A critical fact in all the cited brake failure cases, and also a factor here, is that the plaintiffs were able to see the dangerous conditions well before the collisions but were unable to avoid the collision only because of the mechanical brake failure.

The dispositive principle of law was stated in Commonwealth, Department of Highways v. Graham: "If the original negligence is remote and only furnishes the occasion of the injury, it is not the proximate cause thereof." 410 S.W.2d at 620. Inferentially, if a force intervenes between the original negligence and the injury which has the force of a superseding cause, then the proximate cause of the injury is that superseding force. More to the point, the court in Wilborn v. Sneed held that a brake failure which causes a collision under circumstances where the plaintiff otherwise would have been able to take action in avoidance, was "a supervening, abnormal circumstance," for which a defendant would not be held liable.

It was the testimony of the operator of the vehicle in which plaintiff was a passenger that he saw defendant's truck and, but for the brake failure, would have had plenty of time to stop before the collision. On these facts, and in light of the given law on proximate cause, the summary judgment must be affirmed.
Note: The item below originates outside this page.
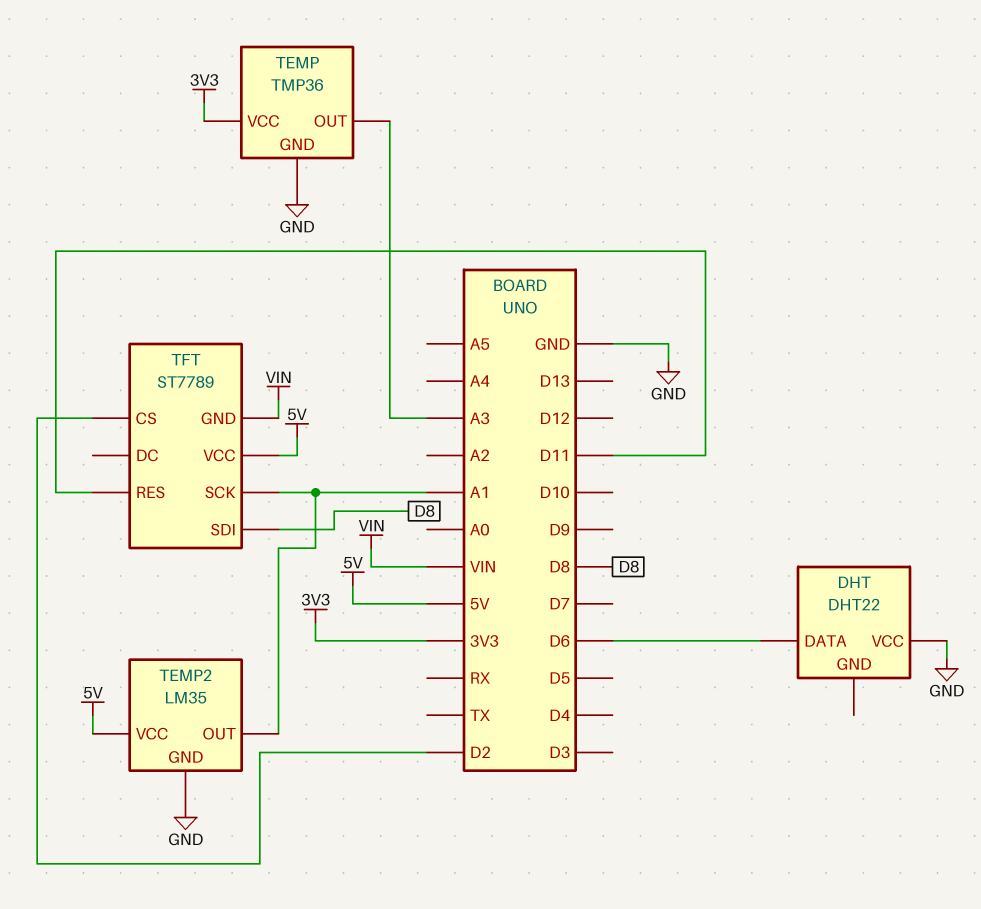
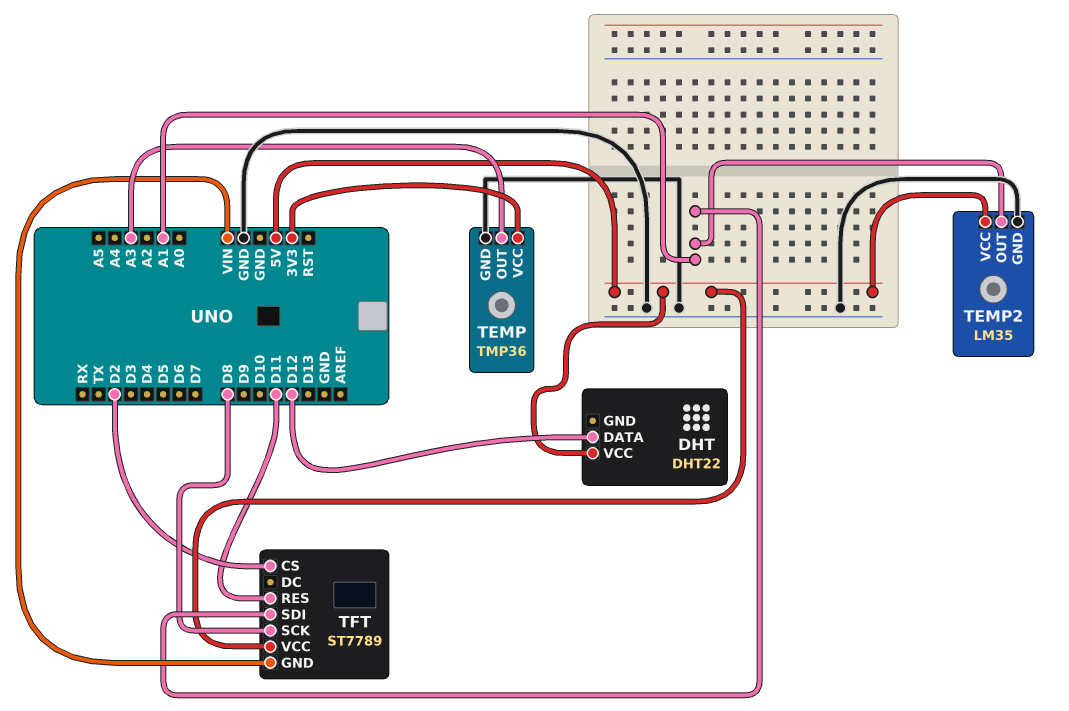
DHT pin DATA: D6 -> D12
DHT pin VCC: GND -> 5V
TFT pin SCK: A1 -> D8
TFT pin SDI: D8 -> A1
Defendant's negligence, although furnishing an occasion for the injury, was not the proximate cause of the injury; brake failure of the car in which plaintiff was a passenger was a superseding intervening cause. We agree that as to the conclusion reached by the trial court, reasonable persons could not differ.

Affirmed.

NOTES

[1] Prosser, Law of Torts § 45 at 289-90 (4th ed. 1971).